Shepherd belted out the ballad with enough gusto that three coaches (Shelton, Kelly Clarkson and Jennifer Hudson) turned around in their chairs. They all started arguing over her, but Clarkson and Shelton really went at it: At one point, Clarkson ran over to physically block Shelton’s view. Eventually, Clarkson resigned herself to the fact that Shelton, as always, would probably land another country contestant. “I know I’m going to lose you, but I’m a fan,” Clarkson sighed.
Shepherd, looking delighted yet a bit shellshocked, finally had to make a choice. When she did, even she was surprised by her words: “I pick Kelly.”
“Something in my heart was like, ‘Go with Kelly, go with Kelly!’ ” Shepherd said during an interview last week at her publicist’s office. “It just kind of came out of my mouth.”
Over 17 seasons of “The Voice” (Season 18′s two-night premiere kicked off Monday and continues Tuesday), Shelton’s team has indeed had big success with Nashville-bound winners, including Cassadee Pope, Danielle Bradbery and Sundance Head. But since Clarkson joined the show in early 2018, she has won three out of her four seasons — two of those with country singers. (During Monday’s episode, Clarkson landed country-pop singer Megan Danielle, who admitted that Clarkson was her first choice, while Shelton was her second. Shelton, who didn’t turn his chair around, joked, “I know when I’m saving myself some humiliation, okay?!”)
Clarkson’s reign worked out great for Shepherd, who was crowned the champion of Season 15. Clarkson often boasts about her country music connections on the show: She’s married to Nashville manager Brandon Blackstock. Reba McEntire is her mother-in-law. She’s released country songs, including duets with Jason Aldean and Dan + Shay. Those ties to the community really can pay off in a big way: Shepherd’s original song toward the end of the competition was “Broken Hearts,” co-written by Shane McAnally, Ashley Arrison and Aben Eubanks. Clarkson and McAnally (one of country music’s top songwriters) are friends, and although Clarkson had been holding on to the song to record herself, she decided to give it to her young contestant.

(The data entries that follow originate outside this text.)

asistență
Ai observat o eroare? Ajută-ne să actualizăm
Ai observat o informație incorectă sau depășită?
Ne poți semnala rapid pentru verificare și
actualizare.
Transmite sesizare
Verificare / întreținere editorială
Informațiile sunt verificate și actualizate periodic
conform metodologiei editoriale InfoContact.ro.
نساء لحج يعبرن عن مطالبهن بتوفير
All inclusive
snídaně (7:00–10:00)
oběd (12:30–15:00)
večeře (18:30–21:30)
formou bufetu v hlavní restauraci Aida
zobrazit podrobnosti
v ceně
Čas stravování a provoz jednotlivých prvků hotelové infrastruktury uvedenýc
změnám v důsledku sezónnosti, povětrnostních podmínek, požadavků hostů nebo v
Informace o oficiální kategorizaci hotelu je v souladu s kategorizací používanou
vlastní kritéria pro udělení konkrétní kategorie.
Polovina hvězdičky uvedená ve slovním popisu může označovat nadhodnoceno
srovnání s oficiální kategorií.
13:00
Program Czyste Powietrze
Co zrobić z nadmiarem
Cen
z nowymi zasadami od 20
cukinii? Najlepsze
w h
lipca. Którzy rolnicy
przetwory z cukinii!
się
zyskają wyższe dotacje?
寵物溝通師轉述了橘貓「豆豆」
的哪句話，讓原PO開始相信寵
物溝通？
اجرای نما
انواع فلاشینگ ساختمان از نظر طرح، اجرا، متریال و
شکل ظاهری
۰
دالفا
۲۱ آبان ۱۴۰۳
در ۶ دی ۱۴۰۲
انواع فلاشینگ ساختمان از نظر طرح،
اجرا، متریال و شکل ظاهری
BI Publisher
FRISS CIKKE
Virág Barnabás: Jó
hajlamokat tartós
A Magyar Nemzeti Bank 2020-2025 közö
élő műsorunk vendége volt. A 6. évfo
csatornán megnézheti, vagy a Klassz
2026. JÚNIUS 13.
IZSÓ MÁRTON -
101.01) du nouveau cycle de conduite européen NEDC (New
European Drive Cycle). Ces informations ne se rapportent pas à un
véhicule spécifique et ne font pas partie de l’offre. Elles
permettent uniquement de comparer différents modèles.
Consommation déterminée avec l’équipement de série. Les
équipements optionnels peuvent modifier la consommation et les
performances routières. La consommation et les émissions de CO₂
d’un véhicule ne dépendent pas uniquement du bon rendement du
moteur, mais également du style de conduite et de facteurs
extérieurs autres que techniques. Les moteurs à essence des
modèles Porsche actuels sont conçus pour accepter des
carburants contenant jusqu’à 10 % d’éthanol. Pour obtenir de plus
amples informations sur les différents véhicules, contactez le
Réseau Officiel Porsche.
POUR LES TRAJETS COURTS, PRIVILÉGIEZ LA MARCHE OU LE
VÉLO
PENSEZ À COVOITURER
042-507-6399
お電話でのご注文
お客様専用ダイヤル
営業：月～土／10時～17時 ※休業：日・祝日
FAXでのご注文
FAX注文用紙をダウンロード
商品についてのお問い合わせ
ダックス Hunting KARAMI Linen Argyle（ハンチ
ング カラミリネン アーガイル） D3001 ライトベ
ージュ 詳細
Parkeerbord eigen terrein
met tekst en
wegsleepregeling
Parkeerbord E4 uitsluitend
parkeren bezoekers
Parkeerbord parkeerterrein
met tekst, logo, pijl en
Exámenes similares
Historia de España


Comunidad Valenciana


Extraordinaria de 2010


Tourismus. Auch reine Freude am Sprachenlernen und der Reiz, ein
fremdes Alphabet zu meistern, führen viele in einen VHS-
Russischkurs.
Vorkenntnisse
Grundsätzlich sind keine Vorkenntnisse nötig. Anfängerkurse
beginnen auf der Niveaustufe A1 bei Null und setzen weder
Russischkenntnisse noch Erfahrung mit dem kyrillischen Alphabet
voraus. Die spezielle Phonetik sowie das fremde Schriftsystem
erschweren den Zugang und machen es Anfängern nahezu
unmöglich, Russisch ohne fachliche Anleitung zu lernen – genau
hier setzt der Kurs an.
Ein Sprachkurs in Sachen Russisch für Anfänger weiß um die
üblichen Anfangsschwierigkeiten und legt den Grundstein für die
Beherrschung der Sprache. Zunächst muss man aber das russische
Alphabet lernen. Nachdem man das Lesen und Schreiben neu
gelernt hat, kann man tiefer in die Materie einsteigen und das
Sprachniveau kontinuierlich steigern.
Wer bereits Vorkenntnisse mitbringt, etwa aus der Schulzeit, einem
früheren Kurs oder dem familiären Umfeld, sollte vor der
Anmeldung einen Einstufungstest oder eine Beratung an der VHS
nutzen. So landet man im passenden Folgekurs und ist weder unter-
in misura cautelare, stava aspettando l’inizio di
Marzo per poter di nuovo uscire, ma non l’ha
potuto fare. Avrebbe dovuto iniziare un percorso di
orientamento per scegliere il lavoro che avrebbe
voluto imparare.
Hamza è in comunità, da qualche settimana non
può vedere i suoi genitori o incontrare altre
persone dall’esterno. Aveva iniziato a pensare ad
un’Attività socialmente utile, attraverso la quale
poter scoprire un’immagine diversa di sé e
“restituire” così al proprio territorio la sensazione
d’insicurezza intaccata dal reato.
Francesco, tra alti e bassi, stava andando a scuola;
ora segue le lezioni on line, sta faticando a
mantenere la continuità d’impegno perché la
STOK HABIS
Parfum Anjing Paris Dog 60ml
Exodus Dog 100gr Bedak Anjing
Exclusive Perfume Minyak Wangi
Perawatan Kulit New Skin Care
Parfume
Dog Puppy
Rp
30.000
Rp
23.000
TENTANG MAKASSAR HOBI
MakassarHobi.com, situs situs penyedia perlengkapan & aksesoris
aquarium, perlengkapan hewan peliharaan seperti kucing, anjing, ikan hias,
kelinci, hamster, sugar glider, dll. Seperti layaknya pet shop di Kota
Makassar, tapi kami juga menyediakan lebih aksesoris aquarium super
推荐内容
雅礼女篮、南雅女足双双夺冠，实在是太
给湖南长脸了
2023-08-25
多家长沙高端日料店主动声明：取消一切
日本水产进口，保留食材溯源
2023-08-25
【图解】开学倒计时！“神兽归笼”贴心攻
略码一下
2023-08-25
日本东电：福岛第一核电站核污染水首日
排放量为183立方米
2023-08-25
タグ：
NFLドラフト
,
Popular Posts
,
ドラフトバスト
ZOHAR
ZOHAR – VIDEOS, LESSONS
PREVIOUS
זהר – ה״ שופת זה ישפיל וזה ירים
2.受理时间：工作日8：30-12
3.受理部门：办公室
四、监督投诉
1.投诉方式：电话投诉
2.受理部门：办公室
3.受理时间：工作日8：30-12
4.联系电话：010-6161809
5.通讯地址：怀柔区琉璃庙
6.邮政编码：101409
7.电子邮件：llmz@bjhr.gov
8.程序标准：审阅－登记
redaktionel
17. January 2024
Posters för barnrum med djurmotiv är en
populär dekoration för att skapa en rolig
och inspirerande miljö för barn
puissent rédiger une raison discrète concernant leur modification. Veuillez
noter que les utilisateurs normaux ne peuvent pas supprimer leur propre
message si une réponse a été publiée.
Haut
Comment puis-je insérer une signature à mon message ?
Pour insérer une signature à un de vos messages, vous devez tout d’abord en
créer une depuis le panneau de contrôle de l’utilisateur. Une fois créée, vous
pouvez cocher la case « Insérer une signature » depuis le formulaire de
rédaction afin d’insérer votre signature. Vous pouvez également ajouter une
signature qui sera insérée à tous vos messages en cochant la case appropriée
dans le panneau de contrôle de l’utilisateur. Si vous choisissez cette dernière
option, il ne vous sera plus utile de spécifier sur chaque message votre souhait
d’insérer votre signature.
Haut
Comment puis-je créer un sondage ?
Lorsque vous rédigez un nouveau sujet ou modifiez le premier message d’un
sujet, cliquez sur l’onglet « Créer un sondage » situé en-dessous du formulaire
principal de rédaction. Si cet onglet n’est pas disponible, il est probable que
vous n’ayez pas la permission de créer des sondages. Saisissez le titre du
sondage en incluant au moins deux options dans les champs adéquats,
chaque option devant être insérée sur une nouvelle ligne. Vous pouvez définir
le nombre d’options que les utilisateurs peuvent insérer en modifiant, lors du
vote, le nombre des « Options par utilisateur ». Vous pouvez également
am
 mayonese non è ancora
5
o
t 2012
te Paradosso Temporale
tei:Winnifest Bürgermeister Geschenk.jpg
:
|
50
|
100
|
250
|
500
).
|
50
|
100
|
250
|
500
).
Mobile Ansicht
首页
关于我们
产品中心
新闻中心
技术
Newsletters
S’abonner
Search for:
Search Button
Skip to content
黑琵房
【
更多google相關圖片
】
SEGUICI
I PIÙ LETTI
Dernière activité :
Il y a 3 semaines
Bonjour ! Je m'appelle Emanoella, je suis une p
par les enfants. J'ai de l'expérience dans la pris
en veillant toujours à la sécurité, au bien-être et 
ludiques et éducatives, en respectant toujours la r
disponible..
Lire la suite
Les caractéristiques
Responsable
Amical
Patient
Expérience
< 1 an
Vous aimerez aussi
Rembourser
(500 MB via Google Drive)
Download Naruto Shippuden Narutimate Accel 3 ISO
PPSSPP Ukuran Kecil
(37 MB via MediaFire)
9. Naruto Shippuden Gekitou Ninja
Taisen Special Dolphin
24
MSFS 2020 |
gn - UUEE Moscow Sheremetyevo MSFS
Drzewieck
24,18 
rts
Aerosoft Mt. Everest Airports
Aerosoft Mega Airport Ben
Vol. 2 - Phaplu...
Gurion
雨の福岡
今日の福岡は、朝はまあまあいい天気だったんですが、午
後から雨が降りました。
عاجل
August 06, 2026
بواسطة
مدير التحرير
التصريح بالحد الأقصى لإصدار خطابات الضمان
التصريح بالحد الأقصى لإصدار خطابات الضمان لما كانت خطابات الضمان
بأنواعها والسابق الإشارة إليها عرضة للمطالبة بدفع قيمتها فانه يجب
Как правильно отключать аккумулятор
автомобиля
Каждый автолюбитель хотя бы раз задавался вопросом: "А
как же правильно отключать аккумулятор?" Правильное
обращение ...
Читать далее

Since her victory, Shepherd has been traveling back and forth between her hometown of Farmington, N.M., and Nashville as she embarks on her new career. On March 20, she’s independently releasing two new songs, “Everybody’s Got a Story” (written by McAnally, Kacey Musgraves and Brandy Clark) and “Mama Got the Chair” (written by Nora Collins, Nick Donley and Shepherd’s fellow “Voice” contestant Dave Fenley). Not only did Clarkson help acquire such coveted co-writers, but she got Shepherd studio time to record her coming EP at Starstruck Entertainment, owned by Clarkson’s father-in-law, Narvel Blackstock.
She also gave Shepherd creative freedom over the project. “I got to create it. I got to pick the songs and I got to record it here in Nashville,” said Shepherd, who is still a senior in high school. While Clarkson is often in Los Angeles filming her talk show or traveling for other commitments, they are in frequent communication. “Kelly just being a part of it, it’s been a blessing.”
Clarkson was triumphant again last season with Jake Hoot, 31, who was a rare “one-chair turn” that ended up winning the entire show. Although Clarkson was the only one dazzled enough by Hoot’s version of Luke Combs’s “When It Rains It Pours” to spin around during the blind audition, the other coaches expressed regret throughout the season they passed up the chance to work with him.
“I went in there hoping it would be Blake, but when Kelly turned, I was just like, ‘Man, I’m glad somebody is giving me a chance,’ ” Hoot said recently during an interview at Country Radio Seminar, a conference for radio programmers, industry executives and musicians. “Kelly would tell me, I think every time we met, ‘Blake is just kicking himself right now that he didn’t turn. He doesn’t know why he didn’t turn.’ ”
Hoot, however, quickly realized that being on Clarkson’s team was a huge advantage. “Being on a team as versatile as Kelly had, there were a couple of country people at first. And then I was the only country person left on our team. And then I was the only country person left in the entire competition,” Hoot said. “So I think it definitely helped.”
The country music fan base helped boost Hoot to a victory in December. While he still lives in Cookeville, Tenn., he has made multiple trips to Nashville as he tries to build his band and team while waiting to figure out his record label situation. Blackstock, Clarkson’s husband, has been quite helpful; Clarkson encouraged Hoot to get in touch anytime. (“I feel so bad reaching out to either one of them because they’ve got a million different things going on,” he joked.) He’s already performed at the Grand Ole Opry and booked other shows.
Even though Shelton missed out on both Shepherd and Hoot, they both say they had solid relationships with him during the show, as he offered his support whenever he could.
“Even though I wasn’t on his team, he still was pulling for me,” Hoot said. “So that was really cool.”